Discovering Empire
France and the Atlantic World from the Era of the Crusades to the Age of Revolutions
Brett Rushforth and Christopher Hodson
Americans know much about the British empire that spanned the Atlantic, but few realize that as early as the 1500s, a French web of influence extended across the Atlantic, moving people, products, disease, technologies, and ideas between and among the Americas, Europe, and Africa. By the middle of the 18 th century, France claimed nearly one third of North America, ran the Caribbean’s most profitable plantations, and was deeply involved in the trans-Atlantic slave trade.
As significant as it is fascinating, this story is largely unfamiliar – attention is focused instead on the British and, to a lesser extent, Spanish empires. The French Atlantic Empire has, for all practical purposes, been defined out of existence – so much so that nearly everyone has accepted Napoleon’s assertion that his was the “first French empire.”

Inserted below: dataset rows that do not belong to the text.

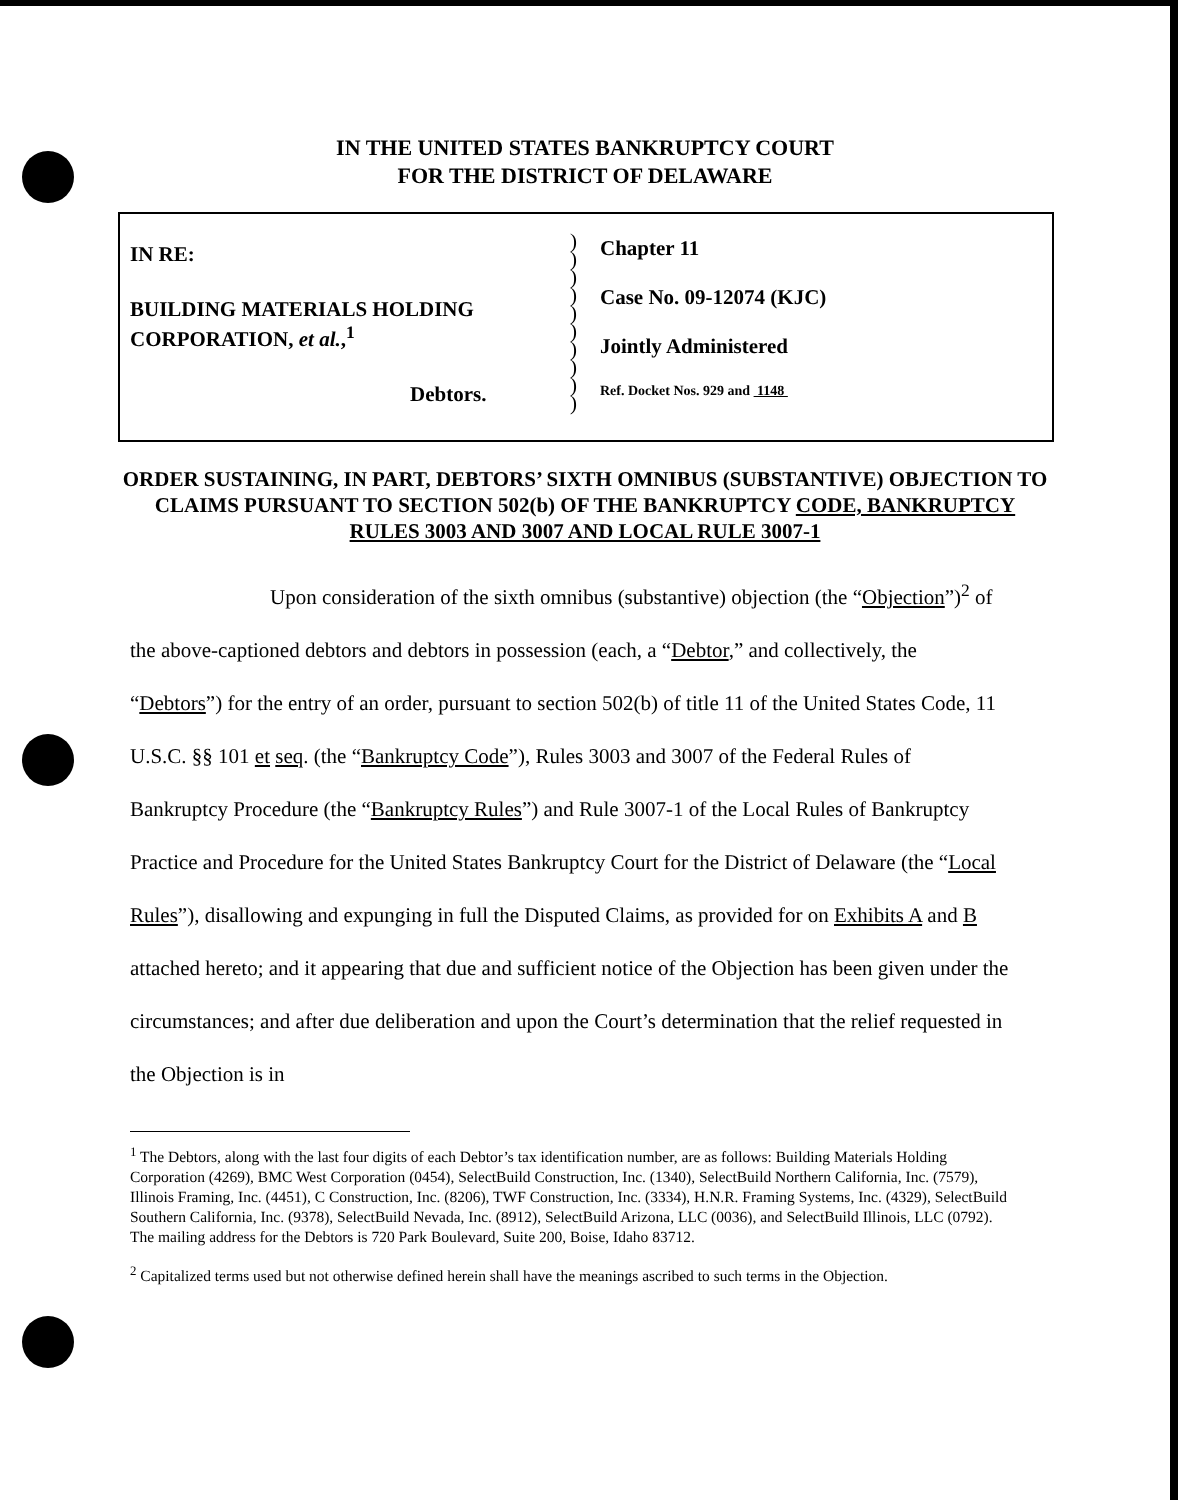IN THE UNITED STATES BANKRUPTCY COURT
FOR THE DISTRICT OF DELAWARE
IN RE:
BUILDING MATERIALS HOLDING
CORPORATION, et al.,<sup>1</sup>
Debtors.
)
)
)
)
)
)
)
)
)
)
Chapter 11
Case No. 09-12074 (KJC)
Jointly Administered
Ref. Docket Nos. 929 and 1148
ORDER SUSTAINING, IN PART, DEBTORS’ SIXTH OMNIBUS (SUBSTANTIVE) OBJECTION TO CLAIMS PURSUANT TO SECTION 502(b) OF THE BANKRUPTCY CODE, BANKRUPTCY RULES 3003 AND 3007 AND LOCAL RULE 3007-1
Upon consideration of the sixth omnibus (substantive) objection (the “Objection”)<sup>2</sup> of the above-captioned debtors and debtors in possession (each, a “Debtor,” and collectively, the “Debtors”) for the entry of an order, pursuant to section 502(b) of title 11 of the United States Code, 11 U.S.C. §§ 101 et seq. (the “Bankruptcy Code”), Rules 3003 and 3007 of the Federal Rules of Bankruptcy Procedure (the “Bankruptcy Rules”) and Rule 3007-1 of the Local Rules of Bankruptcy Practice and Procedure for the United States Bankruptcy Court for the District of Delaware (the “Local Rules”), disallowing and expunging in full the Disputed Claims, as provided for on Exhibits A and B attached hereto; and it appearing that due and sufficient notice of the Objection has been given under the circumstances; and after due deliberation and upon the Court’s determination that the relief requested in the Objection is in
<sup>1</sup> The Debtors, along with the last four digits of each Debtor’s tax identification number, are as follows: Building Materials Holding Corporation (4269), BMC West Corporation (0454), SelectBuild Construction, Inc. (1340), SelectBuild Northern California, Inc. (7579), Illinois Framing, Inc. (4451), C Construction, Inc. (8206), TWF Construction, Inc. (3334), H.N.R. Framing Systems, Inc. (4329), SelectBuild Southern California, Inc. (9378), SelectBuild Nevada, Inc. (8912), SelectBuild Arizona, LLC (0036), and SelectBuild Illinois, LLC (0792). The mailing address for the Debtors is 720 Park Boulevard, Suite 200, Boise, Idaho 83712.
<sup>2</sup> Capitalized terms used but not otherwise defined herein shall have the meanings ascribed to such terms in the Objection.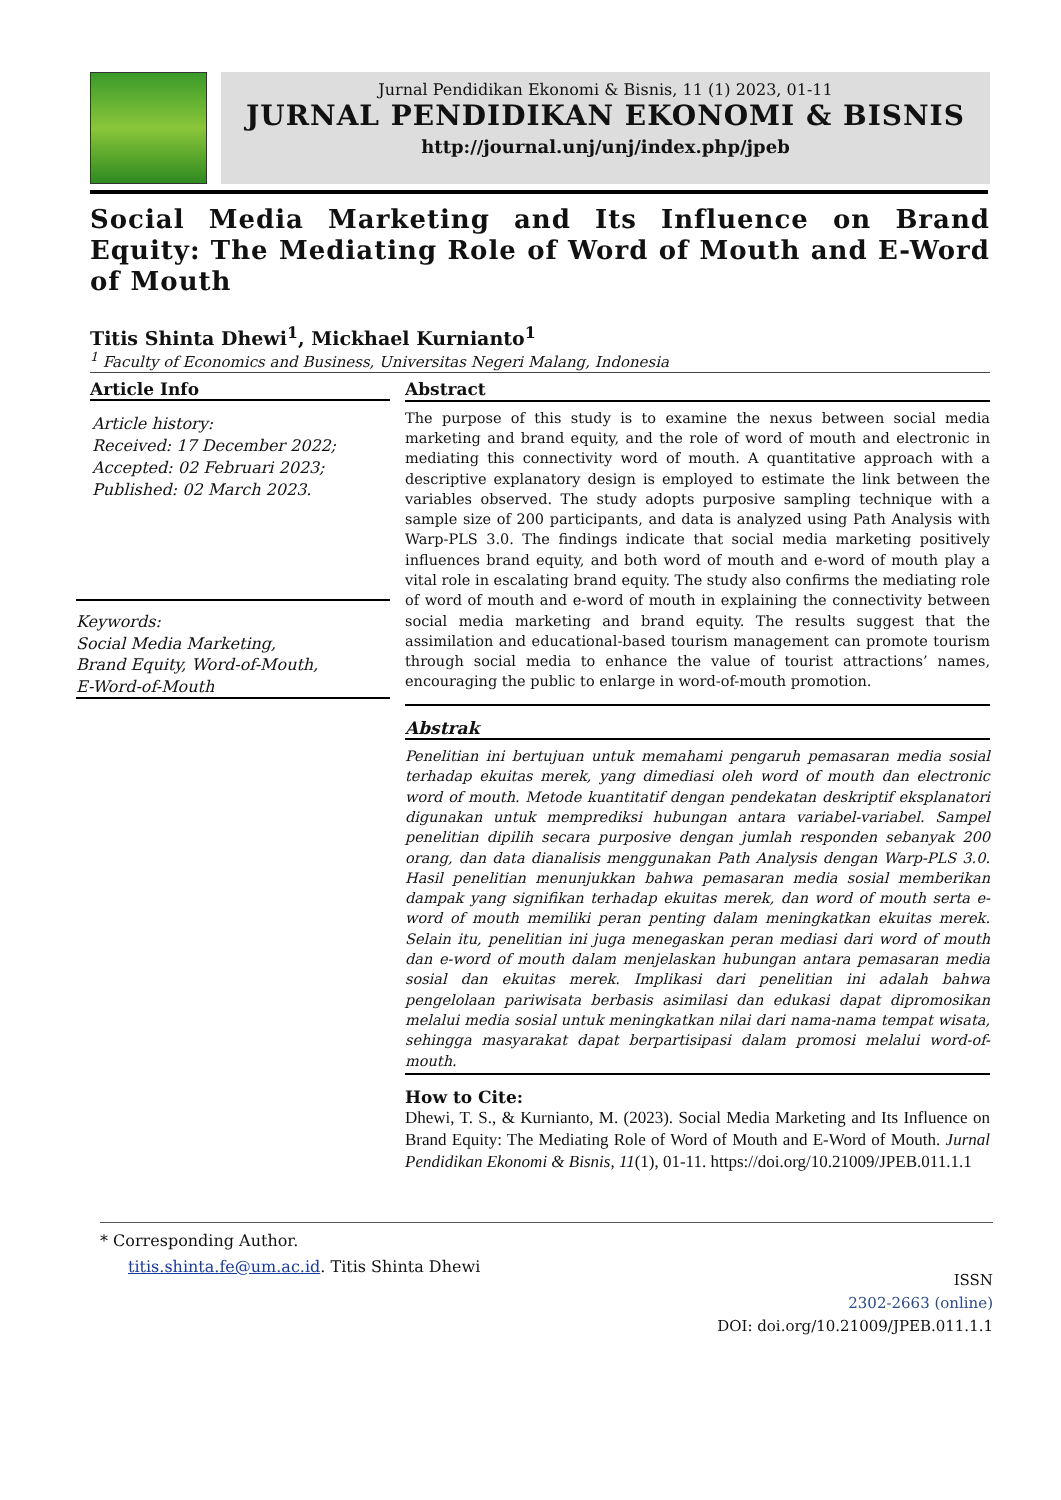Jurnal Pendidikan Ekonomi & Bisnis, 11 (1) 2023, 01-11
JURNAL PENDIDIKAN EKONOMI & BISNIS
http://journal.unj/unj/index.php/jpeb
Social Media Marketing and Its Influence on Brand Equity: The Mediating Role of Word of Mouth and E-Word of Mouth
Titis Shinta Dhewi<sup>1</sup>, Mickhael Kurnianto<sup>1</sup>
<sup>1</sup> Faculty of Economics and Business, Universitas Negeri Malang, Indonesia
Article Info
Article history:
Received: 17 December 2022;
Accepted: 02 Februari 2023;
Published: 02 March 2023.
Keywords:
Social Media Marketing,
Brand Equity, Word-of-Mouth,
E-Word-of-Mouth
Abstract
The purpose of this study is to examine the nexus between social media marketing and brand equity, and the role of word of mouth and electronic in mediating this connectivity word of mouth. A quantitative approach with a descriptive explanatory design is employed to estimate the link between the variables observed. The study adopts purposive sampling technique with a sample size of 200 participants, and data is analyzed using Path Analysis with Warp-PLS 3.0. The findings indicate that social media marketing positively influences brand equity, and both word of mouth and e-word of mouth play a vital role in escalating brand equity. The study also confirms the mediating role of word of mouth and e-word of mouth in explaining the connectivity between social media marketing and brand equity. The results suggest that the assimilation and educational-based tourism management can promote tourism through social media to enhance the value of tourist attractions’ names, encouraging the public to enlarge in word-of-mouth promotion.
Abstrak
Penelitian ini bertujuan untuk memahami pengaruh pemasaran media sosial terhadap ekuitas merek, yang dimediasi oleh word of mouth dan electronic word of mouth. Metode kuantitatif dengan pendekatan deskriptif eksplanatori digunakan untuk memprediksi hubungan antara variabel-variabel. Sampel penelitian dipilih secara purposive dengan jumlah responden sebanyak 200 orang, dan data dianalisis menggunakan Path Analysis dengan Warp-PLS 3.0. Hasil penelitian menunjukkan bahwa pemasaran media sosial memberikan dampak yang signifikan terhadap ekuitas merek, dan word of mouth serta e-word of mouth memiliki peran penting dalam meningkatkan ekuitas merek. Selain itu, penelitian ini juga menegaskan peran mediasi dari word of mouth dan e-word of mouth dalam menjelaskan hubungan antara pemasaran media sosial dan ekuitas merek. Implikasi dari penelitian ini adalah bahwa pengelolaan pariwisata berbasis asimilasi dan edukasi dapat dipromosikan melalui media sosial untuk meningkatkan nilai dari nama-nama tempat wisata, sehingga masyarakat dapat berpartisipasi dalam promosi melalui word-of-mouth.
How to Cite:
Dhewi, T. S., & Kurnianto, M. (2023). Social Media Marketing and Its Influence on Brand Equity: The Mediating Role of Word of Mouth and E-Word of Mouth. Jurnal Pendidikan Ekonomi & Bisnis, 11(1), 01-11. https://doi.org/10.21009/JPEB.011.1.1
* Corresponding Author.
titis.shinta.fe@um.ac.id. Titis Shinta Dhewi
ISSN
2302-2663 (online)
DOI: doi.org/10.21009/JPEB.011.1.1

Historians Brett Rushforth and Christopher Hodson have set out to recover this lost but vitally important chapter in the history of European expansion in Discovering Empire: France and the Atlantic World from the Era of the Crusades to the Age of Revolutions. The story of France’s early modern empire from its beginnings in the medieval era to its decline and transformation under Napoleon, the book tells an original, and engaging, story of how the peoples of France, Africa, and the Americas together formed a new imperial world.
Their insights are by no means confined to the distant past. France’s expansion in the first era of globalization has echoes that apply to the empires of our own time. The narrative comes to an end two centuries ago, but its lessons are very modern.